**WHAT NEEDS TO BE DONE:** Turn the lines below into a numbered list, skipping any blank ones.

**EXERCISE MATERIAL:**

Start of Block

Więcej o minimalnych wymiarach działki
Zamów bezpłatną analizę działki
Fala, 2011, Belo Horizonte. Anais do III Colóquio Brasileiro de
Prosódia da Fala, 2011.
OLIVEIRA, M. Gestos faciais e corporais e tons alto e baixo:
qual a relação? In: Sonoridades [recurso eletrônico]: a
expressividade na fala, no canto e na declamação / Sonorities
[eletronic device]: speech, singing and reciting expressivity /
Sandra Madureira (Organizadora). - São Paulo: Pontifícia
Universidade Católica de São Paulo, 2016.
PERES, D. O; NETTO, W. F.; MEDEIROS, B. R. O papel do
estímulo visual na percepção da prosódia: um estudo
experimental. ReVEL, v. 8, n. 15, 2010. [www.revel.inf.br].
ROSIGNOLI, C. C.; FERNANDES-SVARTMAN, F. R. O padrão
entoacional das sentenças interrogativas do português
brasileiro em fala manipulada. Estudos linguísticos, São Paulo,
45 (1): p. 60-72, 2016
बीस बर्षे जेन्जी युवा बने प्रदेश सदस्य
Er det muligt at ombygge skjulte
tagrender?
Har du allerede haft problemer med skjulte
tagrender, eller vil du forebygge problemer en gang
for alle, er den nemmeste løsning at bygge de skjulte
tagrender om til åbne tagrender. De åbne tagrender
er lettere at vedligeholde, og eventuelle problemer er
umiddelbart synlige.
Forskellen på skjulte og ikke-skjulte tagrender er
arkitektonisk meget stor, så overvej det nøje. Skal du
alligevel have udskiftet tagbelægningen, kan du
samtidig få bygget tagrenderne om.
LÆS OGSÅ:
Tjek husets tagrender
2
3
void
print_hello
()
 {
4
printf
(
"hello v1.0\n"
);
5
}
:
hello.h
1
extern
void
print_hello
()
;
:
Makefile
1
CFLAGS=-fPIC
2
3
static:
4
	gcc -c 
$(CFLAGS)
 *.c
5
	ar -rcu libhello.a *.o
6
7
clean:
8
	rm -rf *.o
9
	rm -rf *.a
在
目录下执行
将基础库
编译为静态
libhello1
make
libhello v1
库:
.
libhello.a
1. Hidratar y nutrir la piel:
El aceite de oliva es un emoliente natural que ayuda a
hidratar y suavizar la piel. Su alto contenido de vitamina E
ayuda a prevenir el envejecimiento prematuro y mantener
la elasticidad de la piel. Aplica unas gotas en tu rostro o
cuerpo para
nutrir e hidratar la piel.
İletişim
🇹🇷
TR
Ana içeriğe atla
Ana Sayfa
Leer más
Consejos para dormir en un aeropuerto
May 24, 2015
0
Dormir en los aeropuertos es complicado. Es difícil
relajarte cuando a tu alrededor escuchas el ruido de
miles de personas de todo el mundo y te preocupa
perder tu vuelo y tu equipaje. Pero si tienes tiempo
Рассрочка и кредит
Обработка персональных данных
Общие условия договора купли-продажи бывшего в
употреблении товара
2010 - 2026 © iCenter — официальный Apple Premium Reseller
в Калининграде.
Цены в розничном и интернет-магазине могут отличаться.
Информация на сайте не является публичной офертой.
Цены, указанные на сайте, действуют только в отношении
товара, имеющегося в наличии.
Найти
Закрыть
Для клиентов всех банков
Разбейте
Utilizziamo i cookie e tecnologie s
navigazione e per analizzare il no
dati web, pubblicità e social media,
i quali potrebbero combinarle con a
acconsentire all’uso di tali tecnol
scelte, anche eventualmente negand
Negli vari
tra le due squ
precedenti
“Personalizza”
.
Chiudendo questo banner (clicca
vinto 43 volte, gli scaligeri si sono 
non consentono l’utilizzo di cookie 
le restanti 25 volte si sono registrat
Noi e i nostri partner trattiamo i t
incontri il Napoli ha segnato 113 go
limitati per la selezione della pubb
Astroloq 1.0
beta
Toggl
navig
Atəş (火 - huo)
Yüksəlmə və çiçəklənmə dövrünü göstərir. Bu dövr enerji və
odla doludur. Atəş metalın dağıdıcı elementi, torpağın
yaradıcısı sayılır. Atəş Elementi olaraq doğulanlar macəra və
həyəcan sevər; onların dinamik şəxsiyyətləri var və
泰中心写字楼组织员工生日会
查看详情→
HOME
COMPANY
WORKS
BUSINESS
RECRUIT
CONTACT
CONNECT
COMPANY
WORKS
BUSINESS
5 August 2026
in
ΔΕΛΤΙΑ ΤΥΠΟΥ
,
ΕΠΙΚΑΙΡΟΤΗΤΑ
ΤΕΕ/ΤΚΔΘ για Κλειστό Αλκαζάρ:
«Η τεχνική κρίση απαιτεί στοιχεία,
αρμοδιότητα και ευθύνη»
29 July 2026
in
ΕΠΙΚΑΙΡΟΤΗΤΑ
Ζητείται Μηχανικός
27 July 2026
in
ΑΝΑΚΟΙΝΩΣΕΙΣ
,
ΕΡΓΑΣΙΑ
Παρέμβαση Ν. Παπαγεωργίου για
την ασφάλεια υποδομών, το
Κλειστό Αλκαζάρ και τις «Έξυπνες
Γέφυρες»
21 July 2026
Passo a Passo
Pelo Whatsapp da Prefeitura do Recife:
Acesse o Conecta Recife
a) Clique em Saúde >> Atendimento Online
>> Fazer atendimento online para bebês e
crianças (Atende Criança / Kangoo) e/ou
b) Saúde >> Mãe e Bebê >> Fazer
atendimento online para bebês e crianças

End of Block

**THE COMPLETED TASK:**
1. Więcej o minimalnych wymiarach działki
2. Zamów bezpłatną analizę działki
3. Fala, 2011, Belo Horizonte. Anais do III Colóquio Brasileiro de
4. Prosódia da Fala, 2011.
5. OLIVEIRA, M. Gestos faciais e corporais e tons alto e baixo:
6. qual a relação? In: Sonoridades [recurso eletrônico]: a
7. expressividade na fala, no canto e na declamação / Sonorities
8. [eletronic device]: speech, singing and reciting expressivity /
9. Sandra Madureira (Organizadora). - São Paulo: Pontifícia
10. Universidade Católica de São Paulo, 2016.
11. PERES, D. O; NETTO, W. F.; MEDEIROS, B. R. O papel do
12. estímulo visual na percepção da prosódia: um estudo
13. experimental. ReVEL, v. 8, n. 15, 2010. [www.revel.inf.br].
14. ROSIGNOLI, C. C.; FERNANDES-SVARTMAN, F. R. O padrão
15. entoacional das sentenças interrogativas do português
16. brasileiro em fala manipulada. Estudos linguísticos, São Paulo,
17. 45 (1): p. 60-72, 2016
18. बीस बर्षे जेन्जी युवा बने प्रदेश सदस्य
19. Er det muligt at ombygge skjulte
20. tagrender?
21. Har du allerede haft problemer med skjulte
22. tagrender, eller vil du forebygge problemer en gang
23. for alle, er den nemmeste løsning at bygge de skjulte
24. tagrender om til åbne tagrender. De åbne tagrender
25. er lettere at vedligeholde, og eventuelle problemer er
26. umiddelbart synlige.
27. Forskellen på skjulte og ikke-skjulte tagrender er
28. arkitektonisk meget stor, så overvej det nøje. Skal du
29. alligevel have udskiftet tagbelægningen, kan du
30. samtidig få bygget tagrenderne om.
31. LÆS OGSÅ:
32. Tjek husets tagrender
33. 2
34. 3
35. void
36. print_hello
37. ()
38.  {
39. 4
40. printf
41. (
42. "hello v1.0\n"
43. );
44. 5
45. }
46. :
47. hello.h
48. 1
49. extern
50. void
51. print_hello
52. ()
53. ;
54. :
55. Makefile
56. 1
57. CFLAGS=-fPIC
58. 2
59. 3
60. static:
61. 4
62. 	gcc -c 
63. $(CFLAGS)
64.  *.c
65. 5
66. 	ar -rcu libhello.a *.o
67. 6
68. 7
69. clean:
70. 8
71. 	rm -rf *.o
72. 9
73. 	rm -rf *.a
74. 在
75. 目录下执行
76. 将基础库
77. 编译为静态
78. libhello1
79. make
80. libhello v1
81. 库:
82. .
83. libhello.a
84. 1. Hidratar y nutrir la piel:
85. El aceite de oliva es un emoliente natural que ayuda a
86. hidratar y suavizar la piel. Su alto contenido de vitamina E
87. ayuda a prevenir el envejecimiento prematuro y mantener
88. la elasticidad de la piel. Aplica unas gotas en tu rostro o
89. cuerpo para
90. nutrir e hidratar la piel.
91. İletişim
92. 🇹🇷
93. TR
94. Ana içeriğe atla
95. Ana Sayfa
96. Leer más
97. Consejos para dormir en un aeropuerto
98. May 24, 2015
99. 0
100. Dormir en los aeropuertos es complicado. Es difícil
101. relajarte cuando a tu alrededor escuchas el ruido de
102. miles de personas de todo el mundo y te preocupa
103. perder tu vuelo y tu equipaje. Pero si tienes tiempo
104. Рассрочка и кредит
105. Обработка персональных данных
106. Общие условия договора купли-продажи бывшего в
107. употреблении товара
108. 2010 - 2026 © iCenter — официальный Apple Premium Reseller
109. в Калининграде.
110. Цены в розничном и интернет-магазине могут отличаться.
111. Информация на сайте не является публичной офертой.
112. Цены, указанные на сайте, действуют только в отношении
113. товара, имеющегося в наличии.
114. Найти
115. Закрыть
116. Для клиентов всех банков
117. Разбейте
118. Utilizziamo i cookie e tecnologie s
119. navigazione e per analizzare il no
120. dati web, pubblicità e social media,
121. i quali potrebbero combinarle con a
122. acconsentire all’uso di tali tecnol
123. scelte, anche eventualmente negand
124. Negli vari
125. tra le due squ
126. precedenti
127. “Personalizza”
128. .
129. Chiudendo questo banner (clicca
130. vinto 43 volte, gli scaligeri si sono 
131. non consentono l’utilizzo di cookie 
132. le restanti 25 volte si sono registrat
133. Noi e i nostri partner trattiamo i t
134. incontri il Napoli ha segnato 113 go
135. limitati per la selezione della pubb
136. Astroloq 1.0
137. beta
138. Toggl
139. navig
140. Atəş (火 - huo)
141. Yüksəlmə və çiçəklənmə dövrünü göstərir. Bu dövr enerji və
142. odla doludur. Atəş metalın dağıdıcı elementi, torpağın
143. yaradıcısı sayılır. Atəş Elementi olaraq doğulanlar macəra və
144. həyəcan sevər; onların dinamik şəxsiyyətləri var və
145. 泰中心写字楼组织员工生日会
146. 查看详情→
147. HOME
148. COMPANY
149. WORKS
150. BUSINESS
151. RECRUIT
152. CONTACT
153. CONNECT
154. COMPANY
155. WORKS
156. BUSINESS
157. 5 August 2026
158. in
159. ΔΕΛΤΙΑ ΤΥΠΟΥ
160. ,
161. ΕΠΙΚΑΙΡΟΤΗΤΑ
162. ΤΕΕ/ΤΚΔΘ για Κλειστό Αλκαζάρ:
163. «Η τεχνική κρίση απαιτεί στοιχεία,
164. αρμοδιότητα και ευθύνη»
165. 29 July 2026
166. in
167. ΕΠΙΚΑΙΡΟΤΗΤΑ
168. Ζητείται Μηχανικός
169. 27 July 2026
170. in
171. ΑΝΑΚΟΙΝΩΣΕΙΣ
172. ,
173. ΕΡΓΑΣΙΑ
174. Παρέμβαση Ν. Παπαγεωργίου για
175. την ασφάλεια υποδομών, το
176. Κλειστό Αλκαζάρ και τις «Έξυπνες
177. Γέφυρες»
178. 21 July 2026
179. Passo a Passo
180. Pelo Whatsapp da Prefeitura do Recife:
181. Acesse o Conecta Recife
182. a) Clique em Saúde >> Atendimento Online
183. >> Fazer atendimento online para bebês e
184. crianças (Atende Criança / Kangoo) e/ou
185. b) Saúde >> Mãe e Bebê >> Fazer
186. atendimento online para bebês e crianças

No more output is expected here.